The supporting cast elevates Scott’s commitment. As poor Marge, the hopeless author-photographer-ex-girlfriend, Fanning brings believable naivety that borders on dopiness. Her powerlessness and frustration are understandable and pathetic as Tom makes a mockery of her life. The tenacious Roman Inspector Ravini (played with stone-faced judgment by Maurizio Lombardi) and suspicious Freddie Miles (Eliot Sumner, who hints at the queer underground of Tom’s New York) never give Ripley an inch, backing him into a corner like a caged rat.

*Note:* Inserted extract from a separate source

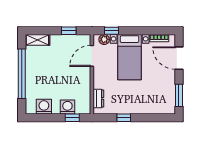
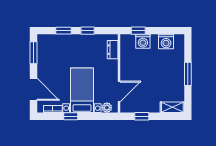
window: (111, 31) -> (71, 116), moved
window: (22, 74) -> (188, 74), width x0.47
window: (148, 118) -> (63, 31), added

Save for the final episode, which diverges slightly from Highsmith’s novel, Zaillian makes a meal of her every word. He gives the work texture through Oscar-winning cinematographer Robert Elswit’s striking black-and-white photography, so achingly crisp that lines on each actor’s face are as craterous as the cracks along the walls of Atrani’s decaying architecture. There’s no boring coverage here. Each shot is purposeful, with unique setups and compositions. Close-ups of stone faces decorating Roman and Venetian buildings add to a noir atmosphere that recalls The Third Man, turning Italy into a country of surveillance and paranoia. Statues or corridors orient the viewer in the show’s many locations and emphasize the difficulty of pulling off murder in claustrophobic cities littered with narrow corridors and steep staircases. Cut together with glimpses of the violent Baroque art of Ripley’s hero Caravaggio, Zaillian connects the artist’s chiaroscuro lighting techniques to Ripley’s noir roots and Ripley’s belief that he’s an artist.

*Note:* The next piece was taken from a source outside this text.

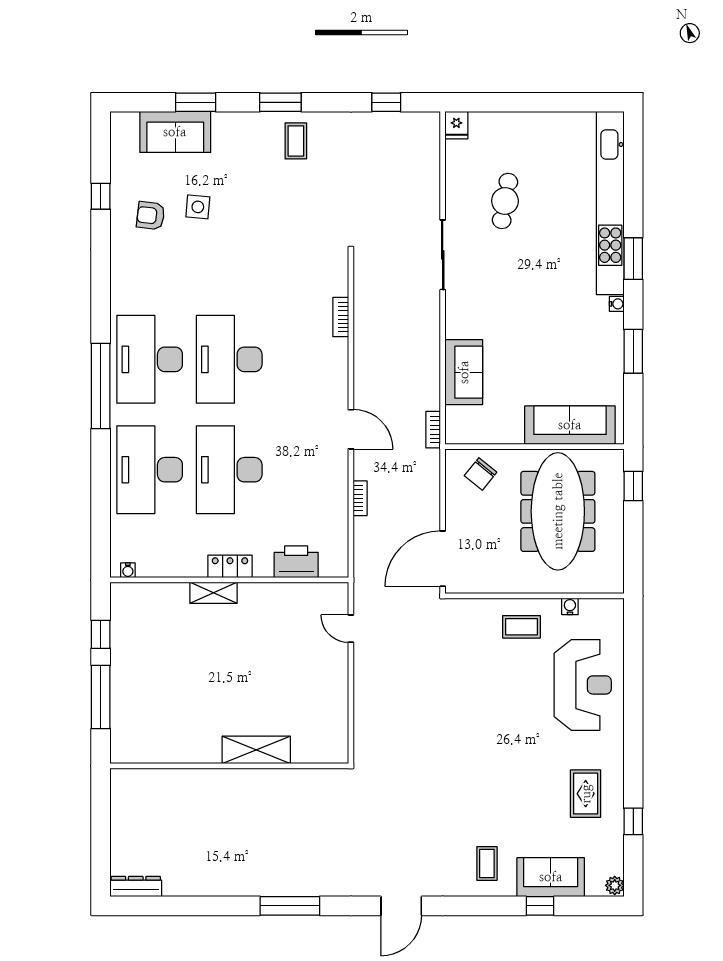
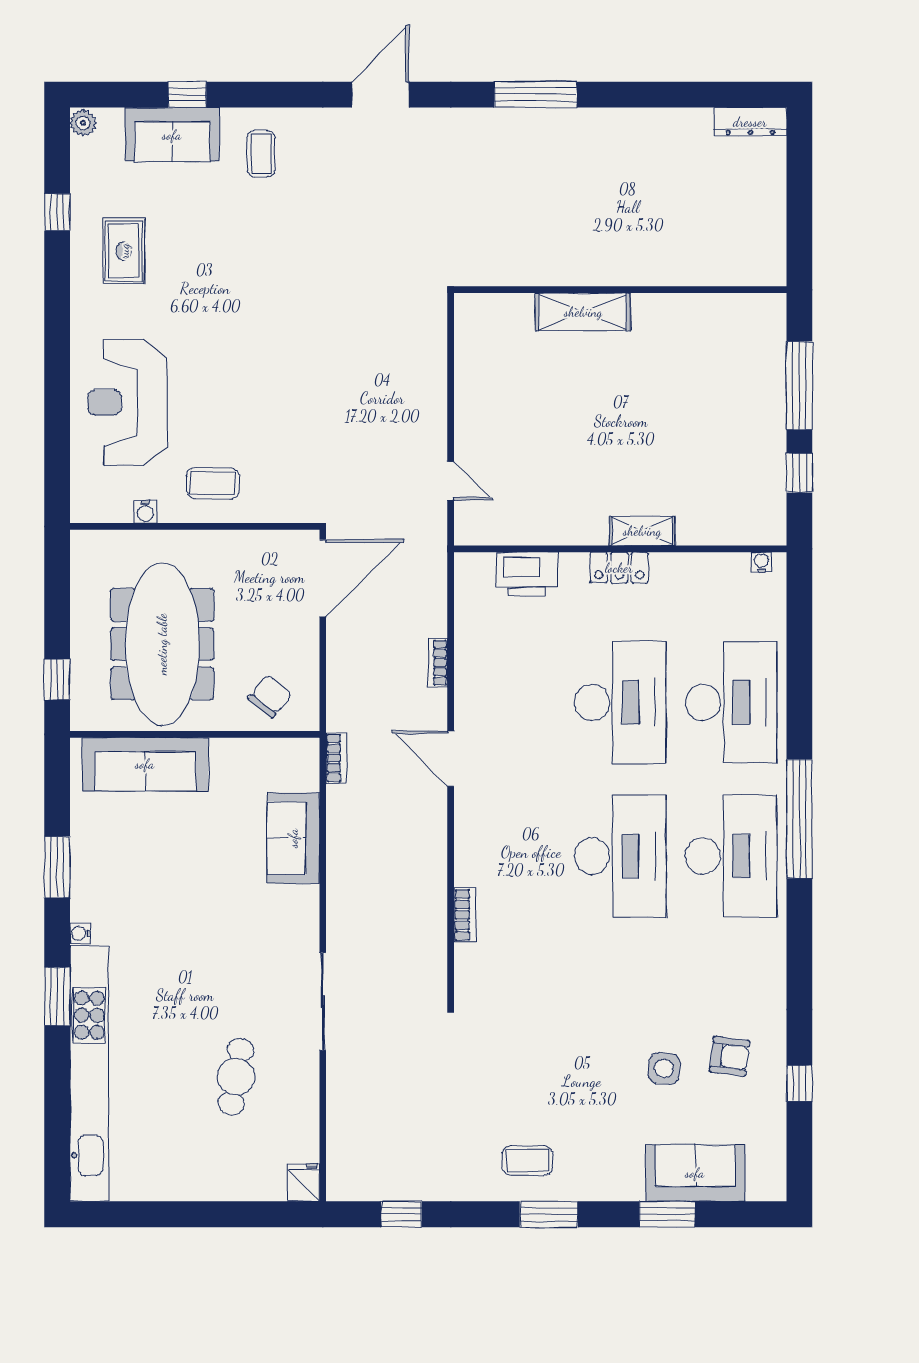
coffee table: (296, 141) -> (527, 1160), turned 90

The fun of Ripley is always in how he gets away with his crimes, and Zaillian doesn’t forget that. Like many Netflix productions, Ripley’s episode runtimes vary. The first four run under 50 minutes, while the remaining push towards and clear an hour. Zaillian does his best to justify the extra time by highlighting Ripley’s murderous process. In a world free of computers, cell phones, and selfies, Ripley easily slips from city to city, knowing his fraudulent passport, hotel registration, and traveler’s checks won’t be discovered for days.
When Tom practices his talent for murder, Zaillian captures each moment of the crime: the act, its cover-up, and subsequent investigation. The show devotes large swaths of episodes to Ripley changing trains and forging letters to throw police off his scent. Episode six, “Some Heavy Instrument,” opens with a seemingly endless shot of Ravini approaching the body of one of Tom’s victims. It’s a choice that highlights how much time is wasted getting to a crime scene. Scott is hilarious as an overwhelmed and exhausted Ripley who must return to the body to tend to some overlooked detail. As Hitchcock was with Strangers On A Train, Zaillian is a great fit for Highsmith. By focusing on what comes after the crime, as he did with his previous series The Night Of, Zaillian turns the process into entertainment.
As of now, Ripley is a limited series, so there are no immediate plans to adapt Highsmith’s even more ludicrous and violent sequels. In the meantime, it’s hard to imagine a Ripley more engaged with its characters or source material than what Zaillian has put together here. Ripley is as close as one can come to really knowing Tom Ripley.